抄録
Ⅰ.問題所在と研究目的
自治体の危機管理・防災部局に退職自衛官を任用する動きは,1995年の阪神・淡路大震災を契機にはじまり,近年の災害対応においては自治体内で主導的な役割を担う事例もみられる.しかし,その任用状況や,自衛隊組織出身という特性・技能については,必ずしも明らかになっていない.そこで本研究では,主として防衛白書をもとに時系列での把握を行い,併せて,2016年の熊本地震および台風10号の対応を担った,熊本県庁および岩手県庁でのヒアリング調査を踏まえ,現状と課題の検討を行う.
Ⅱ.退職自衛官の任用状況
わが国における自衛官の任用制度は,「士」を対象とした任期制と,「曹」以上を対象とした若年定年制に大別され,このうち後者は,階級に応じて60歳未満で定年を迎える.同人材に対しては防衛庁(当時)より,「専門的知識・能力・経験の活用の推進」において再就職支援が行われている.任用の動向は,2004年の国民保護法の成立を受け,同対応計画策定の必要性が生じた2000年代中盤以降において増加をしているほか,東日本大震災(2011年)以降においても増加しており,2017年統計において,全国に402人の退職自衛官が着任している.地域別での着任動向では,東海地方の伸びが顕著であり,次いで,九州地方,東北地方となっている.退職自衛官が自治体の危機管理部局に再就職(着任)する利点には,自衛隊との連携強化のほか,訓練設計・指導や,災害対応指揮等を通じた地域防災力の向上が想定されるが,退職自衛官が自治体を含む公務団体に着任する割合は,直近では2011年(6.0%)が最も高いが徐々に低減しており2015年(2.8%)と退職自衛官全体に占める割合は,相対的に低いことが特徴として挙げられる.

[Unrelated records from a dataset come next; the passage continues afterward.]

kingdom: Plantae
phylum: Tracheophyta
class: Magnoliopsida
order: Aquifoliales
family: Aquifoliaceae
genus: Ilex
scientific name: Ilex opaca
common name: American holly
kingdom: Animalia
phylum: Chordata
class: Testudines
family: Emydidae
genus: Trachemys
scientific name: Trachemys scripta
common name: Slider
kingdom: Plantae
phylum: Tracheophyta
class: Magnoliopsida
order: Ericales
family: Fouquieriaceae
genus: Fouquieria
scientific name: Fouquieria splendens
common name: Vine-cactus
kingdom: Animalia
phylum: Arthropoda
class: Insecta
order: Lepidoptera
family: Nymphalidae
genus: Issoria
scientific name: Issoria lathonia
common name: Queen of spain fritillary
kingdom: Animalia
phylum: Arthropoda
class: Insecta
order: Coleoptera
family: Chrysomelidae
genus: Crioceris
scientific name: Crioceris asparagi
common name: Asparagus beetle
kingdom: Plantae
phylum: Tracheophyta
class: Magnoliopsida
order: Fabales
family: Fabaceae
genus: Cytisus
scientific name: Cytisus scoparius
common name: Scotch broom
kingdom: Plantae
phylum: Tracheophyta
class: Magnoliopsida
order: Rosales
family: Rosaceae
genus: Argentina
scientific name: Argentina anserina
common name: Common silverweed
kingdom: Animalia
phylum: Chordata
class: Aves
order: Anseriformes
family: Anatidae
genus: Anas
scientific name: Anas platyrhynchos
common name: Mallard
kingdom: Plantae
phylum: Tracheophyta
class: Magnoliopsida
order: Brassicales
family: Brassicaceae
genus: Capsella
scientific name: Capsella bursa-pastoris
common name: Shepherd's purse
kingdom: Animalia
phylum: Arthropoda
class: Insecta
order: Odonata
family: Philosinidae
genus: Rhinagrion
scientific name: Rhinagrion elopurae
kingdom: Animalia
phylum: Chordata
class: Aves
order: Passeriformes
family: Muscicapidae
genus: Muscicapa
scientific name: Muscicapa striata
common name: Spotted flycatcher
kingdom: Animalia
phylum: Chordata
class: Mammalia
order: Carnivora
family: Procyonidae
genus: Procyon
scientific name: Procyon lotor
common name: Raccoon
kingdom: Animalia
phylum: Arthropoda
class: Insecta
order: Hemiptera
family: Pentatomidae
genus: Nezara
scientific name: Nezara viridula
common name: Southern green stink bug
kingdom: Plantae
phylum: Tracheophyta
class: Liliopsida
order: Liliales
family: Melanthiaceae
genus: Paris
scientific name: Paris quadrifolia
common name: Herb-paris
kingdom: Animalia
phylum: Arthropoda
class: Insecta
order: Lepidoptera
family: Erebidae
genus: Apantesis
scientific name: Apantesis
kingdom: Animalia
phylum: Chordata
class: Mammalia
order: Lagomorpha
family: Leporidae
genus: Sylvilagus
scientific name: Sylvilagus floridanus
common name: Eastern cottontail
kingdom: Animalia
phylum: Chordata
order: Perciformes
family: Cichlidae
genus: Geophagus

Ⅲ.自治体における退職自衛官と災害対応における地図技術
自衛隊はその訓練において主として紙地図操作の技術が蓄積されており,熊本県では自衛隊出身の防災企画監により2016年の地震発生前より5種類の地図(状況図,行動図,経過図,ハザード図,気象図)により構成される指揮台(地図台)において情報集約と対応が行われていた.また,広域での被災と孤立が発生した台風10号での対応を行った岩手県庁においては,初動における救助計画にあたり,自衛隊との連携において,UTM座標のメッシュ地図が用いられることで,地点の明示とヘリコプターによる迅速な対応調整が行われた.
Ⅳ.課題
自衛隊と自治体においては「組織文化」の違いも想定されるが,具体的な災害対応力の強化に向けては,退職自衛官の有する,マネジメント経験のほか,特に状況認識の共有に資する地図技術の活用方策を検討していくことが課題として挙げられる.